Yes, the advanced features are typically not exposed by generic middleware and you will have to change things to take advantage of them, but this is a general issue that affects all kinds of software. Features specific to the Linux kernel are often not exposed in Python or Java either, for instance. Some features are easily enabled by just dropping in UCP, which should be an easy upgrade from Hikari. Very new stuff like tx multiplexing requires more work by the app developer to exploit currently, but hopefully with time frameworks will catch up. Point is, the support is there if you need it. Compared to the gymnastics OpenAI are going through, it's easy stuff.

anarazel a month ago | parent | next [-]

> Postgres offers strictly serializable isolation indeed, but IIUC it's basically a form of read locking so will tank performance.

Postgres' SSI [1] does not block reads. If you have lots of transactions reading and updating a lot of rows the granularity of tracking will become coarser to keep memory usage in bound though.

[1] https://drkp.net/papers/ssi-vldb12.pdf

mike_hearn a month ago | parent [-]

You're right, I mis-remembered - Postgres calls them "SIREAD locks" but they aren't actually locks. The model is based on aborting transactions.

The issue with this - and I'm not saying it's a bad feature because it's not and I'd like to have support for every isolation level everywhere - is that most apps can't tolerate transaction aborts. They need to be written to expect it and loop. Looping can easily turn into livelock if you aren't careful and there aren't great tools or known best practices for handling such a system.

You also have to be careful because such transactions are only strictly serializable vs other transactions run at the same isolation level.

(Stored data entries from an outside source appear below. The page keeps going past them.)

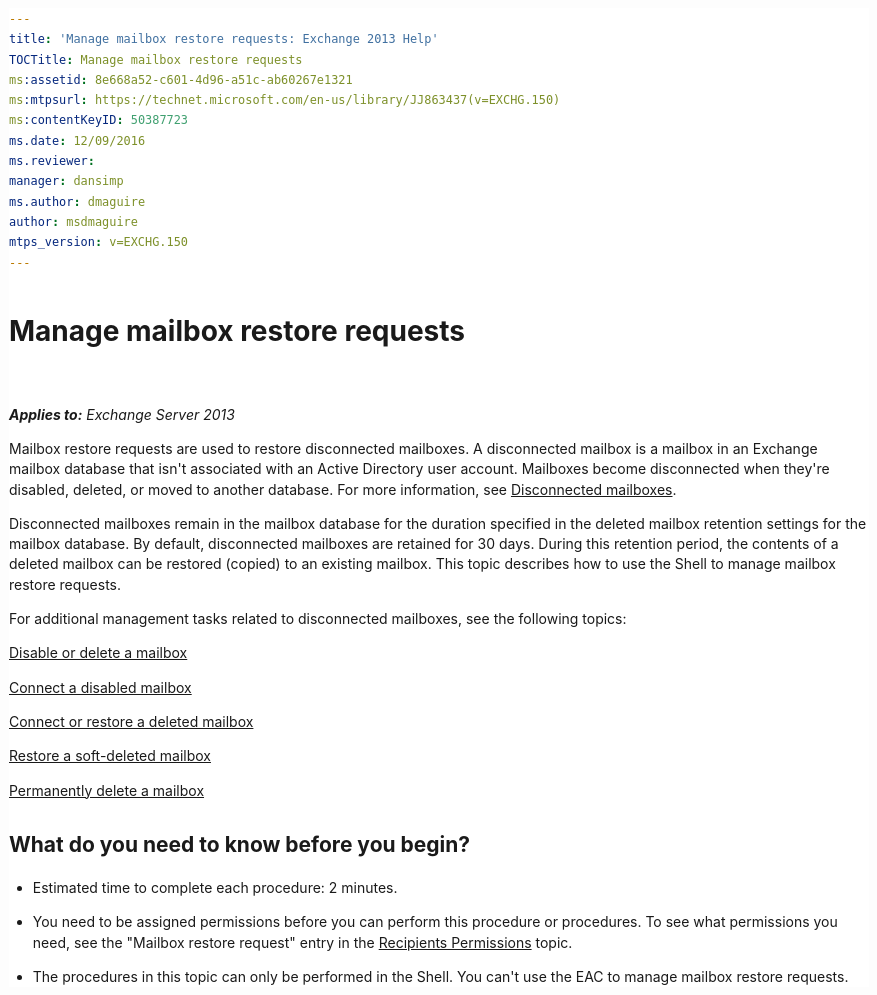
 ```yaml
---
title: 'Manage mailbox restore requests: Exchange 2013 Help'
TOCTitle: Manage mailbox restore requests
ms:assetid: 8e668a52-c601-4d96-a51c-ab60267e1321
ms:mtpsurl: https://technet.microsoft.com/en-us/library/JJ863437(v=EXCHG.150)
ms:contentKeyID: 50387723
ms.date: 12/09/2016
ms.reviewer: 
manager: dansimp
ms.author: dmaguire
author: msdmaguire
mtps_version: v=EXCHG.150
---
```


# Manage mailbox restore requests

 

_**Applies to:** Exchange Server 2013_

Mailbox restore requests are used to restore disconnected mailboxes. A disconnected mailbox is a mailbox in an Exchange mailbox database that isn't associated with an Active Directory user account. Mailboxes become disconnected when they're disabled, deleted, or moved to another database. For more information, see [Disconnected mailboxes](disconnected-mailboxes-exchange-2013-help.md).

Disconnected mailboxes remain in the mailbox database for the duration specified in the deleted mailbox retention settings for the mailbox database. By default, disconnected mailboxes are retained for 30 days. During this retention period, the contents of a deleted mailbox can be restored (copied) to an existing mailbox. This topic describes how to use the Shell to manage mailbox restore requests.

For additional management tasks related to disconnected mailboxes, see the following topics:

[Disable or delete a mailbox](disable-or-delete-a-mailbox-exchange-2013-help.md)

[Connect a disabled mailbox](connect-a-disabled-mailbox-exchange-2013-help.md)

[Connect or restore a deleted mailbox](connect-or-restore-a-deleted-mailbox-exchange-2013-help.md)

[Restore a soft-deleted mailbox](restore-a-soft-deleted-mailbox-exchange-2013-help.md)

[Permanently delete a mailbox](permanently-delete-a-mailbox-exchange-2013-help.md)

## What do you need to know before you begin?

  - Estimated time to complete each procedure: 2 minutes.

  - You need to be assigned permissions before you can perform this procedure or procedures. To see what permissions you need, see the "Mailbox restore request" entry in the [Recipients Permissions](recipients-permissions-exchange-2013-help.md) topic.

  - The procedures in this topic can only be performed in the Shell. You can't use the EAC to manage mailbox restore requests.
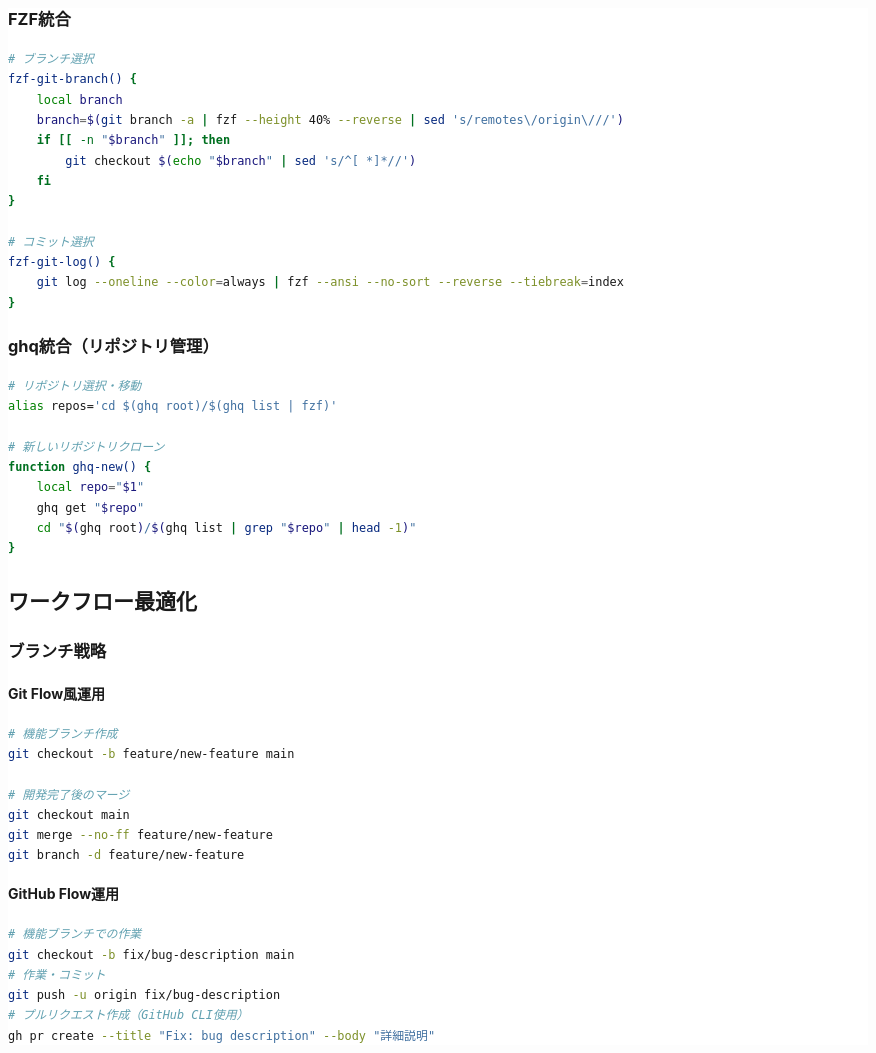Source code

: ### FZF統合
```bash
# ブランチ選択
fzf-git-branch() {
    local branch
    branch=$(git branch -a | fzf --height 40% --reverse | sed 's/remotes\/origin\///')
    if [[ -n "$branch" ]]; then
        git checkout $(echo "$branch" | sed 's/^[ *]*//')
    fi
}

# コミット選択
fzf-git-log() {
    git log --oneline --color=always | fzf --ansi --no-sort --reverse --tiebreak=index
}
```

### ghq統合（リポジトリ管理）
```bash
# リポジトリ選択・移動
alias repos='cd $(ghq root)/$(ghq list | fzf)'

# 新しいリポジトリクローン
function ghq-new() {
    local repo="$1"
    ghq get "$repo"
    cd "$(ghq root)/$(ghq list | grep "$repo" | head -1)"
}
```

## ワークフロー最適化

### ブランチ戦略
#### Git Flow風運用
```bash
# 機能ブランチ作成
git checkout -b feature/new-feature main

# 開発完了後のマージ
git checkout main
git merge --no-ff feature/new-feature
git branch -d feature/new-feature
```

#### GitHub Flow運用
```bash
# 機能ブランチでの作業
git checkout -b fix/bug-description main
# 作業・コミット
git push -u origin fix/bug-description
# プルリクエスト作成（GitHub CLI使用）
gh pr create --title "Fix: bug description" --body "詳細説明"
```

So if you accidentally allow in a mix of transactions you are still exposed to isolation anomalies.

So it's a useful feature but not something most apps can easily port to.

jose_zap a month ago | parent | prev | next [-]

> Postgres offers strictly serializable isolation indeed, but IIUC it's basically a form of read locking so will tank performance.

It will not. We use it at work for all transactions and its is very performant.

joshsm5 a month ago | parent | prev [-]

Sorry, holiday, but I was referring to having a separate region for failover, which is called "Geo redundant backup" in Azure Database for Postgres. Whereas with Exadata you need an entirely separate Exadata rack in a different region with the licensing of DataGuard on top of it.

There are a lot of extensions that most cloud providers support, auto range partitioning isn't built into Postgres like Oracle but it's supported with an extension for example. Azure Database supports more than AWS last I checked. https://learn.microsoft.com/en-us/azure/postgresql/extension...

I will have to check with our DBAs if we use the scan feature or not, appreciate you pointing it out.